Are the LIGO and VIRGO results consistent with the black hole statistics predicted by cosmology?

LIGO and VIRGO detect a very specific subsample of black holes in the universe - those with masses below about $100 M_{odot}$ and which are in close, merging binary systems with other compact objects (another black hole or neutron star). There is a strong bias towards detecting the most massive of these systems because they emit more powerful gravitational waves (GWs) when they merge.

In particular, they do not detect: isolated black holes, since they produce no GWs; very massive black holes, even if in binary systems or accreting other stars, since the frequency of the GWs produced is below the detection thresholds of the instruments; or black holes in wider binary systems that will not merge on timescales shorter than the age of the universe.

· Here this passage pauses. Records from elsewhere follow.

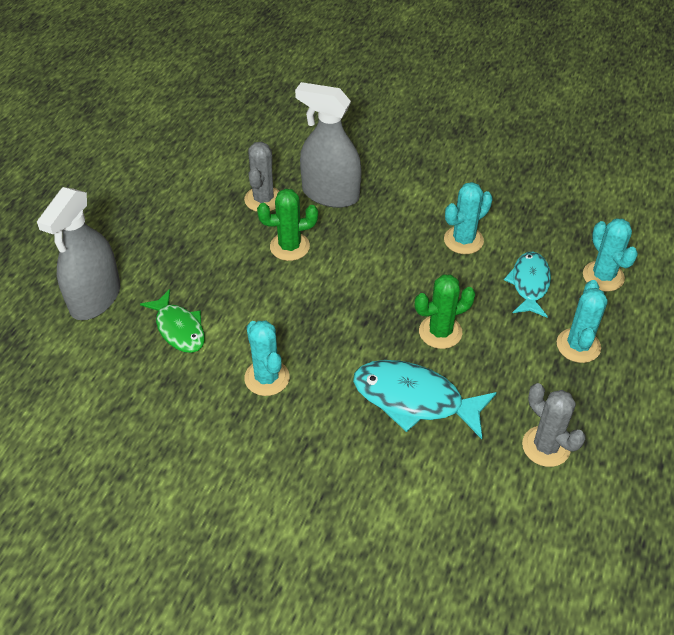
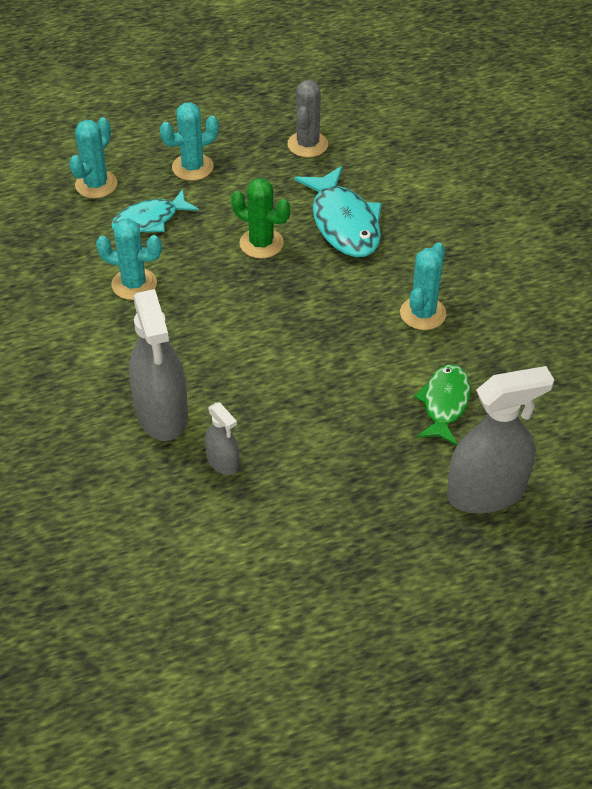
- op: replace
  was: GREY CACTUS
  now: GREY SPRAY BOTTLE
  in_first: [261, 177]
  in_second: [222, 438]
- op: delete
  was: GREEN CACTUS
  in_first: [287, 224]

Because of these biases it is unlikely that LIGO/VIRGO will be able to make any measurement that will assess the total numbers of black holes in the universe. However, that is not to say that they can't test the details of stellar evolutionary theory. For example the mass distribution of the black holes detected by LIGO/VIRGO should be a powerful test of ideas for how very massive stars end their lives - in particular, there may be a high-mass cut-off at around $50M_{odot}$ arising from the pair instability process (e.g. Belczynski et al. 2016; Farmer et al. 2019) and LIGO/VIRGO are providing significant evidence on the relative scarceness of black holes with masses $<5M_{odot}$. The observations also play a crucial role in understanding how these binary black holes form in the first place, either from massive binary stars or perhaps by capture in dense environments.

So in that sense, the LIGO/VIRGO observations are leading the theory towards making better predictions about the black hole population because the theory had many uncertainties and assumptions built into it.

In terms of, have enough GW events been detected? The answer is surely no. From my perspective, it seems to be the boundaries of the distributions that are of most interest, or the rare events like the neutron-star merger that produced a simultaneous kilonova. Almost by definition this means that you have to detect very large numbers of "median events" in order to properly probe the limits of what is possible and seek out the most extraordinary events which may give the most interesting information.